In those days the church had a significance in everyday life which perhaps today it does not. Here is the reference written for Alexandrina by the minister of Wellpark Parish church.
Alexandrina ("Ina" to the family) sucessfully completed her teacher training and was certificated as a teacher. I am reproducing below, the top half of her Teaching Certificate. What is VERY interesting, is the reference to the "Scotch Education Department". Nowadays we get annoyed in Scotland when people describe something Scottish as "Scotch" rather than "Scots". We say that Scotch refers only to whisky. But here is conclusive proof of a broader usage, within the 20th century.
I wish my teaching certificate had been granted by the Lords of the Committee of the Privy Council on Education in Scotland! How did you get to be a Lord of the Committee of the Privy Council, I wonder.
That "Scotch" was common usage is shown by a second document with the same spelling:
Granny completed additional teaching certification in various add-on subjects including singing and domestic science, but I haven't reproduced those certificates here. Perhaps I will put them on at a future date.
In 1916 Granny was changing schools, and her head teacher wrote her a reference that is an interesting social document in its own right. Here it is:
The regulation SIXTY prescribed by the code!
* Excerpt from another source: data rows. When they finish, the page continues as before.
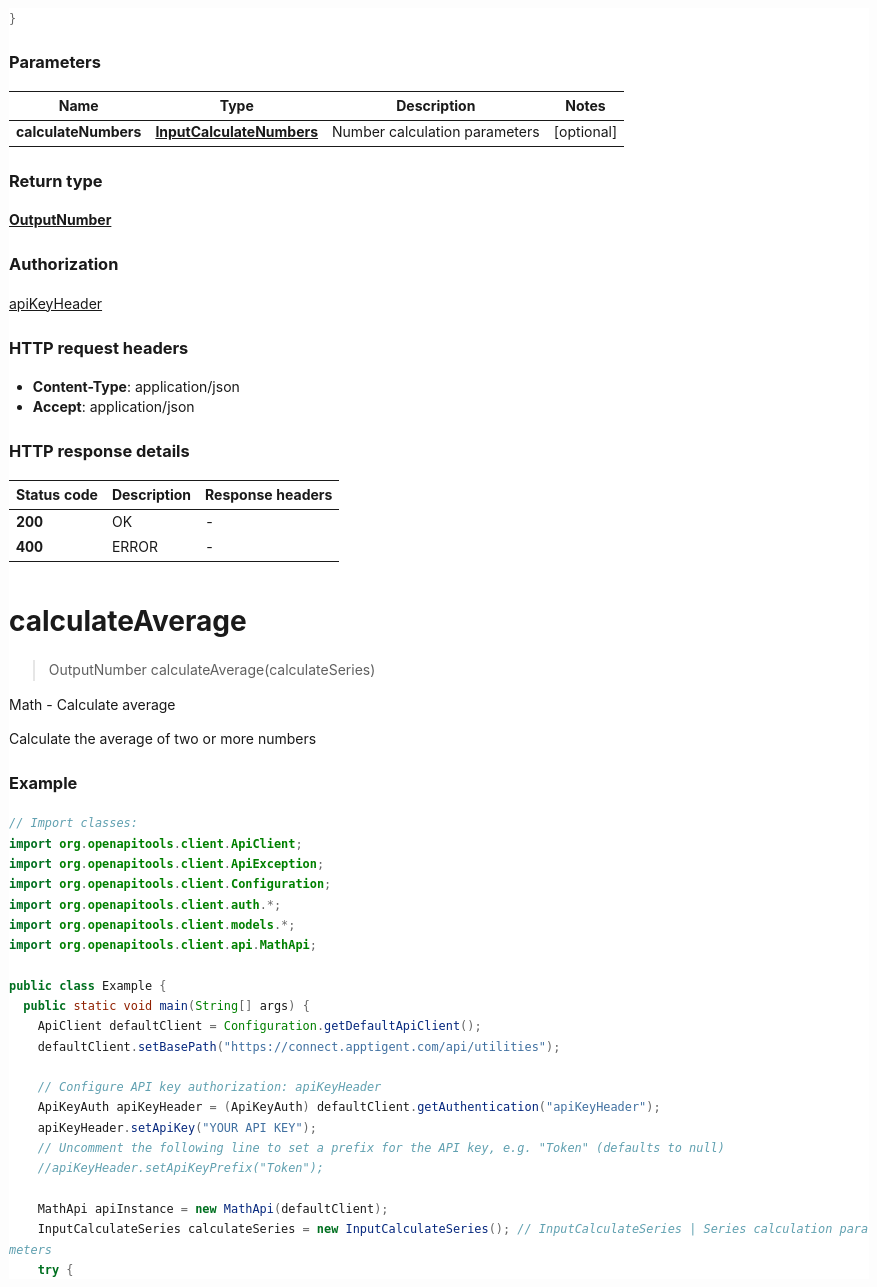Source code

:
 ```java
}
```

### Parameters

Name | Type | Description  | Notes
------------- | ------------- | ------------- | -------------
 **calculateNumbers** | [**InputCalculateNumbers**](InputCalculateNumbers.md)| Number calculation parameters | [optional]

### Return type

[**OutputNumber**](OutputNumber.md)

### Authorization

[apiKeyHeader](../README.md#apiKeyHeader)

### HTTP request headers

 - **Content-Type**: application/json
 - **Accept**: application/json

### HTTP response details
| Status code | Description | Response headers |
|-------------|-------------|------------------|
**200** | OK |  -  |
**400** | ERROR |  -  |

<a name="calculateAverage"></a>
# **calculateAverage**
> OutputNumber calculateAverage(calculateSeries)

Math - Calculate average

Calculate the average of two or more numbers

### Example
```java
// Import classes:
import org.openapitools.client.ApiClient;
import org.openapitools.client.ApiException;
import org.openapitools.client.Configuration;
import org.openapitools.client.auth.*;
import org.openapitools.client.models.*;
import org.openapitools.client.api.MathApi;

public class Example {
  public static void main(String[] args) {
    ApiClient defaultClient = Configuration.getDefaultApiClient();
    defaultClient.setBasePath("https://connect.apptigent.com/api/utilities");
    
    // Configure API key authorization: apiKeyHeader
    ApiKeyAuth apiKeyHeader = (ApiKeyAuth) defaultClient.getAuthentication("apiKeyHeader");
    apiKeyHeader.setApiKey("YOUR API KEY");
    // Uncomment the following line to set a prefix for the API key, e.g. "Token" (defaults to null)
    //apiKeyHeader.setApiKeyPrefix("Token");

    MathApi apiInstance = new MathApi(defaultClient);
    InputCalculateSeries calculateSeries = new InputCalculateSeries(); // InputCalculateSeries | Series calculation parameters
    try {
```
And the class frequently exceeded this number! Cabinet Secretary for Education & Lifelong Learning, if you are reading this, do NOT get any ideas! Eight is a good number for a class. It is.
Dig the reference to "the mining class".
Granny bought her piano when she started her first teaching job. The man she married, Hugh Boyce, played the violin to a fine standard, and no doubt they enjoyed music-making together. So sad that Alexandrina's life ended so young. In those days, it was required that a primary schoolteacher would give up her job when she married.
Granny, right, with on the left her sister my great-aunt Agnes whom I knew and loved, and a friend.
Granny in 1926 holding her firstborn, Margaret. (My mother, 28/02/26-24/12/10)
A McGregor family photo from before the First World War. Granny is the girl in the middle at the back. Great-granny was a seamstress, and made all the clothes in this photo with the exception of great-grandfather's suit.
Granny as a young woman.
Great-grandfather in Australia.
Great-grandfather was a cooper - a barrel maker - and went out to Australia to start a new life for the family who would come out and join him. This is the front of a postcard home to his daughter, my granny. There is no postmark (see below) so it must have been included in a packet of letters and cards sent home to all the family. Unfortunately great-grandfather was in an accident at work, and had to spend all his money on medical treatment (not much health & safety in those days!) and return home. The plans to relocate the family to Australia came to nothing in the end.
Granny's school hockey team, Greenock Academy (I think), around 1910. Granny is second from left in the middle row.
The Greenock Academy school building I attended 1973-1975, in Madeira Street, became the location for filming the popular BBC 1 school drama Waterloo Road.
Greenock Academy, aka Waterloo Road. Photo by DB July 2014
This building was demolished in 2015 following the ending of Waterloo Road.